CSV is a terrible, terrible format, because it fails in too many use cases.
I've used these when I've had some code with thousands of strings. I concatenated them with the ASCII separators in the source code, then called String.split as needed. The speedup was noticeable, probably since the runtime choked on instantiating so many strings at one time when launched.
But really you could have used any other character that wasn't going to appear in your strings, especially a visible one like “␟” U+241F "Symbol For Unit Separator".
i actually used [U+263A] and [U+263B] for this purpose, ignorantly (in good faith)...in pro/gov/civ projects....not realizing the canonized name wasn't "Smiley/Inverted Smiley" at the time, which may have been an oversight.
Ironically, I looked for that very control character, and I think it may not had worked with Excel/Clipboard, so was a no-go for biz ops.
I never understood how people were able to abbreviate the U S into ␟ without triggering the USA flag, like on youtube.
After reading historical/proposed Unicode RFC's, having scrolled past every glyph that could combine into graphene clusters and fuzzed unicode input on many systems....
today I am humbled to learn that ␟ is not nor US, but the exact unit by which its own proliferation would itself de-nomen-ize itself.
I dug up where I used it. It was a bible in HTML and JS. At first, it was using arrays of arrays of strings (for chapters and verses), but I refactored it to really long strings for each book with those separators. The entire bible is one JSON object in the source, keyed by book and the values are those really long strings.
Splitting, even if it's not re-concatenated (unlikely in practice) would still benefit from the cache-optimization/ lack of garbage collection overhead / consequential bytes in literal RAM, no?
All we need is native Excel support, and HTML5 web support. In web browsers it should be the default copy formatting, and if you’re writing an HTML document these characters should be an alternative to using TD and TR tags.

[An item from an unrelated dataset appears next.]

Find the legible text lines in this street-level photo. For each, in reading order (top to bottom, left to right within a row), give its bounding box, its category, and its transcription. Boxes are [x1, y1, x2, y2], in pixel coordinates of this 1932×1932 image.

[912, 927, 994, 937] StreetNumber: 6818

There are several formats like this, the most well-known is probably canonical S-expressions. Or, if I'm being sadistic, PDF is somewhat like this, too.
For the unlikely event that you are dealing with data with the metacharacters: qsv will use some other control character as the “quote” character to deal with that.
I think this would catch on much more quickly if text editors treated the Record Separator character as a new line, and there was a special character for the Unit Separator.
people saying \034 / \035 are not readable / printable so they don't make good human readable delimiters: make it ,\034 and \n\035. looks like csv, but is actually ascii delimited. just remove last character from all entries.
Maybe I'm missing something, but wouldn't it still need escaping for those ASCII separator characters (or alternatively, a restriction for the stored text not to have them)?
It's true that having to deal with escaping much less often (since the ASCII separator characters are rarer than commas/quotes) would be convenient for manual reading/writing, but I feel that's canceled out by the characters being hard to type/see (likely the reason why they're rare) - and it wouldn't necessarily save on writer/parser code complexity.